HISTÓRIA

Quilombo a 50 km da Esplanada dos Ministérios conserva costumes centenários de escravizados

Comunidade nascida há quase 280 anos e que reúne mais de 400 famílias é conhecida pela produção de marmelada artesanal

Por Renato Alves
Publicado em 21 de abril de 2025 | 07:10

BRASÍLIA – A cerca de 50 quilômetros do centro do poder nacional, na divisa entre o Distrito Federal (DF) e Goiás, integrantes da quinta geração de remanescentes quilombolas lutam para manter vivos costumes centenários de escravizados que trabalhavam em fazendas da região.

Com quase 280 anos, o Quilombo Mesquita hoje abriga cerca de 800 famílias em pequenas propriedades rurais que estão em terras da Cidade Ocidental, município goiano da região metropolitana do DF. Outras 435 famílias quilombolas do Mesquita moram em diferentes cidades goianas vizinhas de Brasília.

O Quilombo Mesquita surgiu da doação de terras do fazendeiro José Correia de Mesquita a três negras escravizadas, conforme testemunho oral registrado pela Fundação Palmares e pelo Instituto Nacional de Colonização e Reforma Agrária (Incra).

O primeiro registro de terra do Mesquita ocorreu em 1746. Mas o reconhecimento como quilombo ocorreu apenas em 2006, quando a Palmares concluiu os estudos antropológicos para delimitar a região. 

O que hoje é o município da Cidade Ocidental pertencia à Santa Luzia – atual Luziânia (GO) – onde viviam, em meados de 1760, cerca de 13 mil negros escravizados e 3,5 mil pessoas livres que formavam a elite local.

Quando as pioneiras do quilombo ganharam a liberdade, a região enfrentava a decadência do curto ciclo de ouro em Goiás, iniciado no século 17 e encerrado no século 18 – por isso a mão-de-obra escravizada era dispensável. 

As mulheres beneficiadas pela doação de Mesquita formaram famílias e mantiveram as tradições do plantio e costumes da cultura negra. Elas também abrigaram negros escravizados que fugiam de outras fazendas da região.

O grupo foi crescendo, sustentado por plantios de milho, feijão, cana, mandioca, hortaliças, entre outras culturas, além da criação de porcos, galinhas e gado. 

Aos 71 anos, Hamilton da Cunha Couto, que nasceu e sempre morou no Mesquita, cultiva muitos os hábitos dos ancestrais. “Eu planto milho, mandioca, danço catira, participo da folia [de Reis]” ressalta.

Com 100 anos, Angelina Beneditina Pereira também segue ativa. Ela ajuda os filhos a fazer a própria farinha, por exemplo. “Aqui em casa sou eu que cozinho. E tudo eu faço com as coisas que a gente planta”, ressalta a descendente de escravizados.
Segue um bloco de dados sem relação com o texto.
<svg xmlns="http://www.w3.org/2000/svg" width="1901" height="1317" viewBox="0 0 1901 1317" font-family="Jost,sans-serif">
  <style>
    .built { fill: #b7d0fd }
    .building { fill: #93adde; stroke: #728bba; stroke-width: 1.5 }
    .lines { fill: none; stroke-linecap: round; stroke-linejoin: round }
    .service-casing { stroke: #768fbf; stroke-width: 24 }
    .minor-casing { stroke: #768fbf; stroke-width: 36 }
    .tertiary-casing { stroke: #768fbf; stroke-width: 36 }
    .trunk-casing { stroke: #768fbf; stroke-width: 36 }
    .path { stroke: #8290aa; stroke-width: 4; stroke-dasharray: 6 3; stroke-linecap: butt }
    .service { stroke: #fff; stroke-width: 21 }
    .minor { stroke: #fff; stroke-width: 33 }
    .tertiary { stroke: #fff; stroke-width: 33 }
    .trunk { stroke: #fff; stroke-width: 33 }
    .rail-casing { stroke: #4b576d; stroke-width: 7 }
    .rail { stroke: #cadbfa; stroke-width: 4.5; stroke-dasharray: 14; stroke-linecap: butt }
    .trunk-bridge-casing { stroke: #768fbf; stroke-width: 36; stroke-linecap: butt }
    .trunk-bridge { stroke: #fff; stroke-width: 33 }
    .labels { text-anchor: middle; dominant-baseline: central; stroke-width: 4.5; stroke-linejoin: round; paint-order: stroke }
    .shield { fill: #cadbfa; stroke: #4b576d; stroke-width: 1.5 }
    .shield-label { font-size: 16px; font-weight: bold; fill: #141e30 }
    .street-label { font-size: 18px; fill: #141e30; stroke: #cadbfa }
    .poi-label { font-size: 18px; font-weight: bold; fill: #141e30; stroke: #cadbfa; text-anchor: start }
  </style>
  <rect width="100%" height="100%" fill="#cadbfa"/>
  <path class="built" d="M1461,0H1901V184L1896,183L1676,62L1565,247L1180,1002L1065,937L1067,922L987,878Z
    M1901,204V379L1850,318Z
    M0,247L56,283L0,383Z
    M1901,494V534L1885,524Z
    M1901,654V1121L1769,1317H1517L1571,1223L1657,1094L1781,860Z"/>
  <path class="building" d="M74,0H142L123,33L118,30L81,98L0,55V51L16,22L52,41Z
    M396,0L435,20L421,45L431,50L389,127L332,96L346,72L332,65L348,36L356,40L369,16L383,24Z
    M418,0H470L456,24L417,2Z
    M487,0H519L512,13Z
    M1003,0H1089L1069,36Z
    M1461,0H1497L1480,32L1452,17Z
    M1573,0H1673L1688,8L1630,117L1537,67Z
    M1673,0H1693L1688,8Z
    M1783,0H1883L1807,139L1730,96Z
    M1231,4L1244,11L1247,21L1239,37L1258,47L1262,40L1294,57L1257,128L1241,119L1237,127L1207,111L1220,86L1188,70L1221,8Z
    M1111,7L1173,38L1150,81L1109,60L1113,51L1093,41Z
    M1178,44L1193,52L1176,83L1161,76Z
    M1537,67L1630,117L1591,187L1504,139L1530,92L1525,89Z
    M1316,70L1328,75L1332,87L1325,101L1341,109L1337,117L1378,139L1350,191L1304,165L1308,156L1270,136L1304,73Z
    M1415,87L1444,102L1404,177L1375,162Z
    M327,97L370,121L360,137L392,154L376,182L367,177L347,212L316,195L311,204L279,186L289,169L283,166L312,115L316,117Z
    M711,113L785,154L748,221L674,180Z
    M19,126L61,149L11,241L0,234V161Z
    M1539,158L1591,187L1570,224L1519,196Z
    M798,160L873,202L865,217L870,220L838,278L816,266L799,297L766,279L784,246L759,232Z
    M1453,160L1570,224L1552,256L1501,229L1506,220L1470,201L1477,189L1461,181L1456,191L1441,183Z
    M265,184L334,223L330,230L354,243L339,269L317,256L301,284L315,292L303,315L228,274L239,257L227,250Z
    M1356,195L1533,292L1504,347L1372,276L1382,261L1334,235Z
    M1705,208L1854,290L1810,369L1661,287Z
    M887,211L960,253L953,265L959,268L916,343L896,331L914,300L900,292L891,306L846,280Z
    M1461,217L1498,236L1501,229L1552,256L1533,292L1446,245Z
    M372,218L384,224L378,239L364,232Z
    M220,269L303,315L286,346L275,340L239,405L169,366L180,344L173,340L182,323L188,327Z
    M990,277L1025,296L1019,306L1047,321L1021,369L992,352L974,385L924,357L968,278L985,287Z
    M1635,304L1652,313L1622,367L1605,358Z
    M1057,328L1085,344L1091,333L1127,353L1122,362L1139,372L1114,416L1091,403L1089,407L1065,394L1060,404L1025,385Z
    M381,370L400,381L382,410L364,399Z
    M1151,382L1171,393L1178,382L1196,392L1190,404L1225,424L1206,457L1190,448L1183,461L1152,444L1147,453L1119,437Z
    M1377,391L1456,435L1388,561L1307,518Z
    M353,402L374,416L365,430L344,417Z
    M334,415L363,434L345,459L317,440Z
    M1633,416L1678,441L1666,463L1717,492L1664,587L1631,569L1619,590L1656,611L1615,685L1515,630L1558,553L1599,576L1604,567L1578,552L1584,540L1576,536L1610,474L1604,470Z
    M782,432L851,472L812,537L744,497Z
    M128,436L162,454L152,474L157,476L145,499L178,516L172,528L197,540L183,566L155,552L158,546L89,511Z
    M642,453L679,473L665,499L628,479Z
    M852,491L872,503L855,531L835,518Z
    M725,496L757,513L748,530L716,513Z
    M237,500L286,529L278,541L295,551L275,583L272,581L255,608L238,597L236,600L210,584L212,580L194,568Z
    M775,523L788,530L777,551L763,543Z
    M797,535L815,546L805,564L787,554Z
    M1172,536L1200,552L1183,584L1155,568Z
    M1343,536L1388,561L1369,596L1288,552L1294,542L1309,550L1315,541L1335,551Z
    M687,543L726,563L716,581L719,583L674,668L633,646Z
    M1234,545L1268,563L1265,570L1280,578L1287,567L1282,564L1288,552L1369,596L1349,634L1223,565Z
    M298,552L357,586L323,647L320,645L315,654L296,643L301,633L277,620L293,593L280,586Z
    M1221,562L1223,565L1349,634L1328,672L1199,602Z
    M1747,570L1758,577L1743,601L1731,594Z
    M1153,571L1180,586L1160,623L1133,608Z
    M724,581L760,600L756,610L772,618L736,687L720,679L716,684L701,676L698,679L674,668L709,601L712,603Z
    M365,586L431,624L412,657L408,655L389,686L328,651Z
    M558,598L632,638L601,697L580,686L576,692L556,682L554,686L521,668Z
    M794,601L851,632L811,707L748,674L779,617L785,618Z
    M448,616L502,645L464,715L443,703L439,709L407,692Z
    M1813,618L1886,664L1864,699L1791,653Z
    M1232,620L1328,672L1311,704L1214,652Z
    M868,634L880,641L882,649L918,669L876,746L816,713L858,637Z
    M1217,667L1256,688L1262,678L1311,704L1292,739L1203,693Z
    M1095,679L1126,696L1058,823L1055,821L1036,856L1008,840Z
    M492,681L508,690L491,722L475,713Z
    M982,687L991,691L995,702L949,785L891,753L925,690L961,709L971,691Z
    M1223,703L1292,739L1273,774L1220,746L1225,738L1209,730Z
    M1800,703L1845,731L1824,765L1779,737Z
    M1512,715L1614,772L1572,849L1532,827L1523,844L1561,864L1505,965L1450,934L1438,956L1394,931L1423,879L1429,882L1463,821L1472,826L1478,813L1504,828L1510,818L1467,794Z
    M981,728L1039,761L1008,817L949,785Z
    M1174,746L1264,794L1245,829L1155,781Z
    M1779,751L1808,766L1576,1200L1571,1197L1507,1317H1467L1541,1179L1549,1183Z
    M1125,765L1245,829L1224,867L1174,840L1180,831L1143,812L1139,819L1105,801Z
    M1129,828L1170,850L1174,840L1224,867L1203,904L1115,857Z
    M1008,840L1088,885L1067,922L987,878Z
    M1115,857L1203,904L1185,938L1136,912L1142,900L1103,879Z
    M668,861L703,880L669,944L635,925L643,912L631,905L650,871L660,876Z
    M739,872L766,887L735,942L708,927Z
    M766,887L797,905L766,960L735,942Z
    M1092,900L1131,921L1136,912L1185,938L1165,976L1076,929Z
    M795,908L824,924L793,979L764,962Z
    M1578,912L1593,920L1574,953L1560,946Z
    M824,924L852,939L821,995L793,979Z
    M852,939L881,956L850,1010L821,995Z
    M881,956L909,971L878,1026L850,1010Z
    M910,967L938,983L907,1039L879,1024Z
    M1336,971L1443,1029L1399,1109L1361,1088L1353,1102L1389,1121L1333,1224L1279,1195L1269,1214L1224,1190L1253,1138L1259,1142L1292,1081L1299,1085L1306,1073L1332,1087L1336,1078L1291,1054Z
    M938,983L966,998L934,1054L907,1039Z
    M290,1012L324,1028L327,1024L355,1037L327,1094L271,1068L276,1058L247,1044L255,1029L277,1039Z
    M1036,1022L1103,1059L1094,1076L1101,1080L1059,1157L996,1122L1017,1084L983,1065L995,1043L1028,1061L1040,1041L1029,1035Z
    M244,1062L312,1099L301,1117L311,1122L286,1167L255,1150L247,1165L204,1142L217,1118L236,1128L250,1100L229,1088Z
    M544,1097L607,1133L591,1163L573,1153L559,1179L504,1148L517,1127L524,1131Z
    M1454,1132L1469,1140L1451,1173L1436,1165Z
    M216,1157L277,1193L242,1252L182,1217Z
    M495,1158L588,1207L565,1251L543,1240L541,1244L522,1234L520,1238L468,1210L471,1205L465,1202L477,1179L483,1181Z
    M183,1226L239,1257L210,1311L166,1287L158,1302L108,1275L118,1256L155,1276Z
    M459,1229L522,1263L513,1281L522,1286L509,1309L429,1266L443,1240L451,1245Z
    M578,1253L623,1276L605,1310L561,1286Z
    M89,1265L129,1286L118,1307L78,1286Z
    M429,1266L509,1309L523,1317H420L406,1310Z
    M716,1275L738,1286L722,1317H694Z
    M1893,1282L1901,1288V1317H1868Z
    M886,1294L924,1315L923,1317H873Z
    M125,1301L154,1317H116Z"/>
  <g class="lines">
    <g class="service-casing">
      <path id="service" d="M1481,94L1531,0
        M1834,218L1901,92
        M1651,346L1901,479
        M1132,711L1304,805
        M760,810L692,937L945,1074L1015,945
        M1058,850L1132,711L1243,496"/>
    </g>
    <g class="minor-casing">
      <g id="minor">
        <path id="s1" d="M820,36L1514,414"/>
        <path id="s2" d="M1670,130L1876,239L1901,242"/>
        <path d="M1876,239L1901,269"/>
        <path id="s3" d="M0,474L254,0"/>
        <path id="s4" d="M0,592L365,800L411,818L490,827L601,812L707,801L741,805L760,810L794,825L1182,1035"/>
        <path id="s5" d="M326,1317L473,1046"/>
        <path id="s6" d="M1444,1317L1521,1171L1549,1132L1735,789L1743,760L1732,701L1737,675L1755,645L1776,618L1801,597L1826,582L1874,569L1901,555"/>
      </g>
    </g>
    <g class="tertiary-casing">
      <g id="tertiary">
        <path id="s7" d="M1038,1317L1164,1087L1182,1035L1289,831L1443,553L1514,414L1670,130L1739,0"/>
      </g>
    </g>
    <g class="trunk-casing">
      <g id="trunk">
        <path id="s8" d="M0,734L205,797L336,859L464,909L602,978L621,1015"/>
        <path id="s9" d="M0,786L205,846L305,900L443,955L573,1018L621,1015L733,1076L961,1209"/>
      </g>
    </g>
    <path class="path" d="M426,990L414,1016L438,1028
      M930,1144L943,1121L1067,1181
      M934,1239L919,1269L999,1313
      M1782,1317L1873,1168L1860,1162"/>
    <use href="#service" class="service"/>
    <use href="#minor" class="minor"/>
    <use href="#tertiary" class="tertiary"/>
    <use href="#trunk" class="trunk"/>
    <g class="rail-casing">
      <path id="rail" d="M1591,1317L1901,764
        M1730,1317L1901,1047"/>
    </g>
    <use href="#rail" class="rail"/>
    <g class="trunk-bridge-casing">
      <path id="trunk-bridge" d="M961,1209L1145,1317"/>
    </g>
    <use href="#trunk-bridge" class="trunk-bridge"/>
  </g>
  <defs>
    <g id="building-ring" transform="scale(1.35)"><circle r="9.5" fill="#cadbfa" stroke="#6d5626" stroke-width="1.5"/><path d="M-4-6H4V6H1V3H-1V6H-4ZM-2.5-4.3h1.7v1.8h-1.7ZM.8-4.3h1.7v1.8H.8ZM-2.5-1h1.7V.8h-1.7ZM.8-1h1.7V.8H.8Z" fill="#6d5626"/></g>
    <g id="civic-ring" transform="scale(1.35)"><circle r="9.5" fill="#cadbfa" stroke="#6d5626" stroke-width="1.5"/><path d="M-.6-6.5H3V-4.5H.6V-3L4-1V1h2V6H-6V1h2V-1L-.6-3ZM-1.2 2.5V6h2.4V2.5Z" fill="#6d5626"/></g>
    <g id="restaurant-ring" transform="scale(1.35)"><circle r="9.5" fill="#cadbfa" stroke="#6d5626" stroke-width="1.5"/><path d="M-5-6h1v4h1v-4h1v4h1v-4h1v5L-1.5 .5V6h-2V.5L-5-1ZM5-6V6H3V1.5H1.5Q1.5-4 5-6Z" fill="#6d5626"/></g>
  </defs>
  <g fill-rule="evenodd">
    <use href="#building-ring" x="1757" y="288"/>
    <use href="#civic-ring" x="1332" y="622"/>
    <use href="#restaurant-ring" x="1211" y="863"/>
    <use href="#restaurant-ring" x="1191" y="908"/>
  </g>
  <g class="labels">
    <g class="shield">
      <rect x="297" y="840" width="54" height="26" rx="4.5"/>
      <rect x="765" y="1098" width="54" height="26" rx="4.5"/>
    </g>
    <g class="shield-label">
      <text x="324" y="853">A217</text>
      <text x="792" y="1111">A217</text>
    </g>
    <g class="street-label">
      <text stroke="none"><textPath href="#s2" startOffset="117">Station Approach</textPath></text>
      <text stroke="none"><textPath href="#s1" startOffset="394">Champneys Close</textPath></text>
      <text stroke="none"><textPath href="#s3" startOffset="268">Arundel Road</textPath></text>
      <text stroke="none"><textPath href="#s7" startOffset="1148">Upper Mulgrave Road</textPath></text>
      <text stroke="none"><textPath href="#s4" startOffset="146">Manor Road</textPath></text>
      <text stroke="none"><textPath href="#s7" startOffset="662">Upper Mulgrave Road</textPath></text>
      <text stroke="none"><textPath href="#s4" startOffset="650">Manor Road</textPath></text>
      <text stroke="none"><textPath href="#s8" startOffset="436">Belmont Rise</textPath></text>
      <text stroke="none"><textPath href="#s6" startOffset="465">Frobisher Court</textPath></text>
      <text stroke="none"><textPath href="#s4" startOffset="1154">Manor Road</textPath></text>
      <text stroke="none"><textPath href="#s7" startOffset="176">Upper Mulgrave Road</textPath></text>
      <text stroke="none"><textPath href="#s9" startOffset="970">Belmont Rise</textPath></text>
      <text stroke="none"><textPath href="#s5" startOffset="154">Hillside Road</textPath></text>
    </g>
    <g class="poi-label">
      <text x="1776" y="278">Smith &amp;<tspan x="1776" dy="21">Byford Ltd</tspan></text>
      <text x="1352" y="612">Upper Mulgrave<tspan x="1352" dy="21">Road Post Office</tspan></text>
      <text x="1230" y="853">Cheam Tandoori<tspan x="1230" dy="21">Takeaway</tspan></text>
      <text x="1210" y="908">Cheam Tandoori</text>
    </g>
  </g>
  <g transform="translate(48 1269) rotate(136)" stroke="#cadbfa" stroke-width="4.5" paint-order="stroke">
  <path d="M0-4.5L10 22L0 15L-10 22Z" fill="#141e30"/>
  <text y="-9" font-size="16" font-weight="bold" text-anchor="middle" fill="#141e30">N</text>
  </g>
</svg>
Marmelada é uma das principais fontes de renda

Há pouco mais de 100 anos, os residentes do Mesquita aram a fazer marmelada artesanal. A cultura do marmelo, fruto trazido pelos portugueses durante a colonização e que encontrou clima favorável em terras brasileiras, se destacou no Mesquita ao ponto de se tornar uma das principais fontes de renda das famílias. 

Ao menos 10 propriedades do Mesquita fabricam a marmelada. Sinval Pereira Braga, 70 anos, vende aos vizinhos os frutos colhidos anualmente nos 200 pés de marmelo que mantém nos fundos de seu sítio. “A gente colhe uns 400 quilos da fruta por ano. Isso dá pra fazer uns 1.200 caixinhas de marmelada”, conta. 
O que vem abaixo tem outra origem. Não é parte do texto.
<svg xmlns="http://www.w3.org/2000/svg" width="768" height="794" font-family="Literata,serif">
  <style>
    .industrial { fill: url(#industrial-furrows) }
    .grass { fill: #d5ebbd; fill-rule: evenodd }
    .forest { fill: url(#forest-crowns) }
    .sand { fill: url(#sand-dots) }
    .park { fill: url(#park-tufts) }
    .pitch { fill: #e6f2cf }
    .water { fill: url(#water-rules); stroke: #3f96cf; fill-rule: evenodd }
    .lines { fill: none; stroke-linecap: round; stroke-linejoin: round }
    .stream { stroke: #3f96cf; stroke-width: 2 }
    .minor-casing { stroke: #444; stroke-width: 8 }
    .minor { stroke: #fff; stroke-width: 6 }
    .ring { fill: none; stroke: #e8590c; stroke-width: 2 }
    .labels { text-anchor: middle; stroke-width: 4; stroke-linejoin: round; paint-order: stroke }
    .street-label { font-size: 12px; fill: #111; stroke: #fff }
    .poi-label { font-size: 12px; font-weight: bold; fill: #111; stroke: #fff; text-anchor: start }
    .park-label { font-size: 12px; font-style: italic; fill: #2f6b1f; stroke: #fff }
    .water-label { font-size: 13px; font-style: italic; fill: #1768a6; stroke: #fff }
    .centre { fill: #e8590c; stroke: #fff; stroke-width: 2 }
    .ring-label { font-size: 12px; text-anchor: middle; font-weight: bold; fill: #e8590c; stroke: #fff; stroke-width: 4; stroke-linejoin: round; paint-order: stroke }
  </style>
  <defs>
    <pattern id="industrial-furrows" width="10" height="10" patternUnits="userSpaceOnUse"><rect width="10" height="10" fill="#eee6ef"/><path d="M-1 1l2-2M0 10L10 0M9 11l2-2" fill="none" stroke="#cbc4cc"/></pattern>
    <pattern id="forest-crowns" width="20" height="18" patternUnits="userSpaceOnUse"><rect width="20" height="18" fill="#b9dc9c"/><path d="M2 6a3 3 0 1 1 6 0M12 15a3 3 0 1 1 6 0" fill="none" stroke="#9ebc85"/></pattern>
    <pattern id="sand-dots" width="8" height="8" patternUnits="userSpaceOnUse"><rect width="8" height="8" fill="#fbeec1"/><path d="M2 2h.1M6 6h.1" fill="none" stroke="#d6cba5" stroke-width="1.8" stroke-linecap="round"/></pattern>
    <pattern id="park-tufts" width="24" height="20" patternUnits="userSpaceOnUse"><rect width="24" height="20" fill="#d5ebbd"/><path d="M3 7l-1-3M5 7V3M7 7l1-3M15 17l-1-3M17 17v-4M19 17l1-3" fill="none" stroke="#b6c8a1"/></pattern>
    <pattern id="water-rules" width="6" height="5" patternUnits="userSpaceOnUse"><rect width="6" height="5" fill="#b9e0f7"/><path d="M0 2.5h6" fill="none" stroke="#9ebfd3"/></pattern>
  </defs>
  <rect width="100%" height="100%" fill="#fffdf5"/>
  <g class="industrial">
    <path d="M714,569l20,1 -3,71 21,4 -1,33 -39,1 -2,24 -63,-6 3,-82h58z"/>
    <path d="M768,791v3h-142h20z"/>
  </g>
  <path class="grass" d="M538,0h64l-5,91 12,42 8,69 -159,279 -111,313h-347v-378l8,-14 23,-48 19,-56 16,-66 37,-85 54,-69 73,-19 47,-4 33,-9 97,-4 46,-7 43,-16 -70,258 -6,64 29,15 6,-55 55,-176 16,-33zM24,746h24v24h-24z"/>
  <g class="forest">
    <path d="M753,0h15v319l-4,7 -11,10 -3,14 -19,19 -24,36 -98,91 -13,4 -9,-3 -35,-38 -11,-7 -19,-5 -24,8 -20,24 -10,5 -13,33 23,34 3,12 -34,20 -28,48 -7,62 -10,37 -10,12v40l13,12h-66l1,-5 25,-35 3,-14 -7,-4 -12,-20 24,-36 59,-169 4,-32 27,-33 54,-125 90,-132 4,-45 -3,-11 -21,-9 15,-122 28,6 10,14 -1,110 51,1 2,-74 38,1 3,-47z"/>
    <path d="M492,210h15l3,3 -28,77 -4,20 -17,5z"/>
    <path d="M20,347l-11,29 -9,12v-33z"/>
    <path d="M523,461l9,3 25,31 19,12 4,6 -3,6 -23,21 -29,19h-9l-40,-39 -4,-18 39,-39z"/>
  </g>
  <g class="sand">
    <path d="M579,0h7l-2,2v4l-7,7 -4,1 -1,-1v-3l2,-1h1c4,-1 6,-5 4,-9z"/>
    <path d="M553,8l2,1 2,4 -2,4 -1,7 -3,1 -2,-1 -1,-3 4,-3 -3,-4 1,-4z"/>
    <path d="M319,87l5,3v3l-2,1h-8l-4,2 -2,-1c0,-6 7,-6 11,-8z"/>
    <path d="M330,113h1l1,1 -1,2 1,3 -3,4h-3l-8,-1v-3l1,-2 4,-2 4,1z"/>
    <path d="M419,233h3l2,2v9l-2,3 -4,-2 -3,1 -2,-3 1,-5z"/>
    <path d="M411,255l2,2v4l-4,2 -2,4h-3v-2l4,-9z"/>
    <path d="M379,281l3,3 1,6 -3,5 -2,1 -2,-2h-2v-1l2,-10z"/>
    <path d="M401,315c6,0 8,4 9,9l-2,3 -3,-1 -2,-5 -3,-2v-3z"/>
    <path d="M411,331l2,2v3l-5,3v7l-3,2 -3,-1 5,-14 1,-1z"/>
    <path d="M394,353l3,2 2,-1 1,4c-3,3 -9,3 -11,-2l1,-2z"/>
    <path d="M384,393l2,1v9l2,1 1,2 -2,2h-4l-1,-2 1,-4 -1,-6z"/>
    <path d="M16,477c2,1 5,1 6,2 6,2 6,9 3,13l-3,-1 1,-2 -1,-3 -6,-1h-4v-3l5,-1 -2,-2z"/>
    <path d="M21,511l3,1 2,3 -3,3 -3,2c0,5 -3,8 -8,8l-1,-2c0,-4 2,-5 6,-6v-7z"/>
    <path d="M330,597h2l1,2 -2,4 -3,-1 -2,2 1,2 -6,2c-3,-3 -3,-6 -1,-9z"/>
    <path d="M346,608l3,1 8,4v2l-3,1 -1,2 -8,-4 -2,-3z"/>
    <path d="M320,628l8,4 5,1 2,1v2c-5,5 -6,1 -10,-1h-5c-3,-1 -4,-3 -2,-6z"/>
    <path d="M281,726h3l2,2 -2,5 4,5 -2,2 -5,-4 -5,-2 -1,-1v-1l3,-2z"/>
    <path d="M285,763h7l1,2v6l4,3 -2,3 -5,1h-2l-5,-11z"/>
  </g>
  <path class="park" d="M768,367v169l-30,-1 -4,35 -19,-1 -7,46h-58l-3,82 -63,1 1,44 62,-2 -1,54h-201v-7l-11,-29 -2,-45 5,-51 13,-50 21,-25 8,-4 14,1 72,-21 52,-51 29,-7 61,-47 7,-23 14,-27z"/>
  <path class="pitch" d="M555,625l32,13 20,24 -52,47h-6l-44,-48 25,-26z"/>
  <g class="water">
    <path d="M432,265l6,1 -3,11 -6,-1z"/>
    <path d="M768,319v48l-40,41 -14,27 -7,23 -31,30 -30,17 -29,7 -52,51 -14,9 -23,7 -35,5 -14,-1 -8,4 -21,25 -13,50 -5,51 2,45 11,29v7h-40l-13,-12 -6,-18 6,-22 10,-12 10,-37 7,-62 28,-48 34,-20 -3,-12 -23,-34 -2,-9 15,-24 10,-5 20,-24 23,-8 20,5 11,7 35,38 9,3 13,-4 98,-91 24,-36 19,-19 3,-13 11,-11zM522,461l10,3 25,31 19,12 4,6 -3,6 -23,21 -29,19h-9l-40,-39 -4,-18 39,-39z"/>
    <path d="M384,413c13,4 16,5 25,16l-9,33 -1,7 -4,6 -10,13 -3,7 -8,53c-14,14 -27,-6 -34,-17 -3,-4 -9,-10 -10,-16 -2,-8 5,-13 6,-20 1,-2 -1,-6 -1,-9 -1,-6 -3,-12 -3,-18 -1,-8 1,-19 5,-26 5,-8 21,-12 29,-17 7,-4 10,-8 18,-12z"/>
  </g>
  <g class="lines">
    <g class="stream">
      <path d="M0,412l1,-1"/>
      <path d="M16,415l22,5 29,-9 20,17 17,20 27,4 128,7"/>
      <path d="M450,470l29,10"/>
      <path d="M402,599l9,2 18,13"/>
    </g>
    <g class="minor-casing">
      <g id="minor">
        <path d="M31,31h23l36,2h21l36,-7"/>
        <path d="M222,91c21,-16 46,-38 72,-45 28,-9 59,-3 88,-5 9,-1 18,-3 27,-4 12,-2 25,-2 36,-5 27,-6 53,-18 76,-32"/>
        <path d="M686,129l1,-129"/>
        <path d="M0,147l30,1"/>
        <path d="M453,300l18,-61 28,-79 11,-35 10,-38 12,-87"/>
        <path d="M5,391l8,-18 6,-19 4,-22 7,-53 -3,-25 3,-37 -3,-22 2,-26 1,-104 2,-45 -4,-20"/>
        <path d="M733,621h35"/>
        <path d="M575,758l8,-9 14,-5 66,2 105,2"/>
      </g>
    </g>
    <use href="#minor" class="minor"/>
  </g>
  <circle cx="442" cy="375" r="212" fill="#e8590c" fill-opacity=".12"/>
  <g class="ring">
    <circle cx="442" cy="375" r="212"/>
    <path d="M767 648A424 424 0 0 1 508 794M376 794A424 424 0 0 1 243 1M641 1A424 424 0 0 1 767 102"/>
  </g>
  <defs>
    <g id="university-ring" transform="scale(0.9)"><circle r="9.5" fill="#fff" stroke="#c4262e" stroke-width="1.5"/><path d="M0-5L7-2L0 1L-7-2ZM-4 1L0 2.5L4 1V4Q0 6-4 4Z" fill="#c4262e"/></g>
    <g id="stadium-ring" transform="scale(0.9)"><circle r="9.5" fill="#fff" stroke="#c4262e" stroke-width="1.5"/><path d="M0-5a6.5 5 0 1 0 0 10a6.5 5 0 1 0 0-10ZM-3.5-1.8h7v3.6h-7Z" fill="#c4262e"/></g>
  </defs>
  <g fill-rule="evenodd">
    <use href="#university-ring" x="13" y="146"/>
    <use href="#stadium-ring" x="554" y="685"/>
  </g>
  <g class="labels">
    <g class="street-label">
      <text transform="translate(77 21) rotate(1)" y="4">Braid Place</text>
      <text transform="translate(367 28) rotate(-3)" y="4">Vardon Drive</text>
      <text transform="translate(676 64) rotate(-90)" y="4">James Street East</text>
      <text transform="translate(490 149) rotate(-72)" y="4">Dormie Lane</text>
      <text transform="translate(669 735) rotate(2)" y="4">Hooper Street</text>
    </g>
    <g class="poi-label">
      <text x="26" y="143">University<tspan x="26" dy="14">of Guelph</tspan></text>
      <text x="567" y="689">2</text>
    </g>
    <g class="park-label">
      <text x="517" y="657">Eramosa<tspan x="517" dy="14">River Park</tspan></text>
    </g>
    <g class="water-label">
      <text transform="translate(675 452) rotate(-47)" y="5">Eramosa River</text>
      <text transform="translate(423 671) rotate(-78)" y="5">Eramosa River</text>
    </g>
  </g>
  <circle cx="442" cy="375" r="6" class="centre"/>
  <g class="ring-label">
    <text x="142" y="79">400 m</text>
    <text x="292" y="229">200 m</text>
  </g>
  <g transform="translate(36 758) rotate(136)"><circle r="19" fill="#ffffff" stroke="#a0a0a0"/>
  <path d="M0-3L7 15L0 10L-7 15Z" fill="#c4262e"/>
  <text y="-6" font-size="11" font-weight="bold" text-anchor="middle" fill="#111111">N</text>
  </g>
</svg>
Há mais de 20 anos, em todo janeiro, logo após a colheita do fruto do marmeleiro, a comunidade do Mesquita se une em torno da  Festa do Marmelo. Ela surgiu a partir do desejo da comunidade, devota de Nossa Senhora da Abadia, de construir uma igreja maior, pois a capela já não comportava mais o número de habitantes. 

O objetivo foi alcançado há alguns anos, mas a festa segue viva. Além de cavalgadas e muita música, ela tem como atrativos o marmelo de seus derivados, como licor de marmelo, sopa de marmelo com queijo e, claro, a marmelada. Recentemente, o marmelo foi incorporado à merenda escolar, por ser rico em fibras e com baixa caloria.

Os moradores do Mesquita fazem questão de contar que Juscelino Kubitschek (1902-1976), o presidente do país quando Brasília foi construída e inaugurada, em 21 de abril de 1960, era um dos principais compradores de doces do quilombo. 

JK se manteve como fiel cliente mesmo após ser proibido pela ditadura (1964-1985) de entrar em Brasília – teve os direitos políticos cassados, perdendo o mandato de senador. Ele morou em uma fazenda de Luziânia, perto do Quilombo Mesquita.